Problem to solve: Starting at the line that contains "DANH SÁCH CƠ SỞ CS1: 1221 Đường Láng" and continuing to the end of the entries, rewrite those lines as a numbered list, leaving out any blank lines.

Study material:
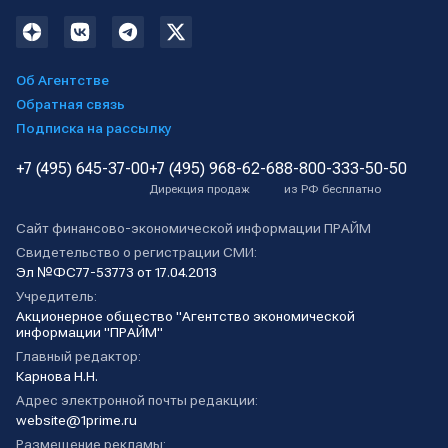
Об Агентстве
Обратная связь
Подписка на рассылку
+7 (495) 645-37-00
+7 (495) 968-62-68
8-800-333-50-50
Дирекция продаж
из РФ бесплатно
Сайт финансово-экономической информации ПРАЙМ
Свидетельство о регистрации СМИ:
Эл №ФС77-53773 от 17.04.2013
Учредитель:
Акционерное общество "Агентство экономической
информации "ПРАЙМ"
Главный редактор:
Карнова Н.Н.
Адрес электронной почты редакции:
website@1prime.ru
Размещение рекламы:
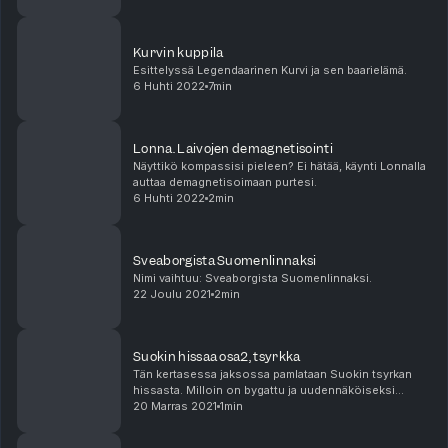
Kurvin kuppila
Esittelyssä Legendaarinen Kurvi ja sen baarielämä.
6 Huhti 2022
7min
Lonna. Laivojen demagnetisointi
Näyttikö kompassisi pieleen? Ei hätää, käynti Lonnalla
auttaa demagnetisoimaan purtesi.
6 Huhti 2022
2min
Sveaborgista Suomenlinnaksi
Nimi vaihtuu: Sveaborgista Suomenlinnaksi.
22 Joulu 2021
2min
Suokin hissaa osa2, tsyrkka
Tän kertasessa jaksossa pamlataan Suokin tsyrkan
hissasta. Milloin on bygattu ja uudennäköiseksi
duunattu ym.
20 Marras 2021
1min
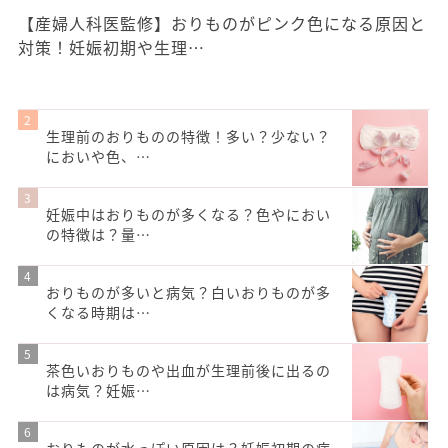
【産婦人科医監修】おりものがピンク色になる原因と
対策！妊娠初期や生理…
生理前のおりものの特徴！多い？少ない？
においや色、…
妊娠中はおりものが多くなる？色やにおい
の特徴は？量…
おりものが多いと病気？白いおりものが多
くなる時期は…
茶色いおりものや出血が生理前後に出るの
は病気？妊娠…
おりものが水っぽい原因は？妊娠初期の症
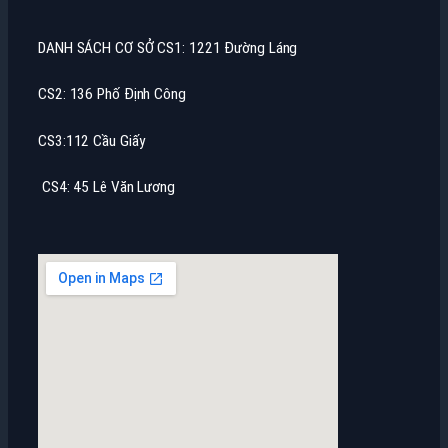
DANH SÁCH CƠ SỞ CS1: 1221 Đường Láng
CS2: 136 Phố Định Công
CS3:112 Cầu Giấy
CS4: 45 Lê Văn Lương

Reply:
1. DANH SÁCH CƠ SỞ CS1: 1221 Đường Láng
2. CS2: 136 Phố Định Công
3. CS3:112 Cầu Giấy
4. CS4: 45 Lê Văn Lương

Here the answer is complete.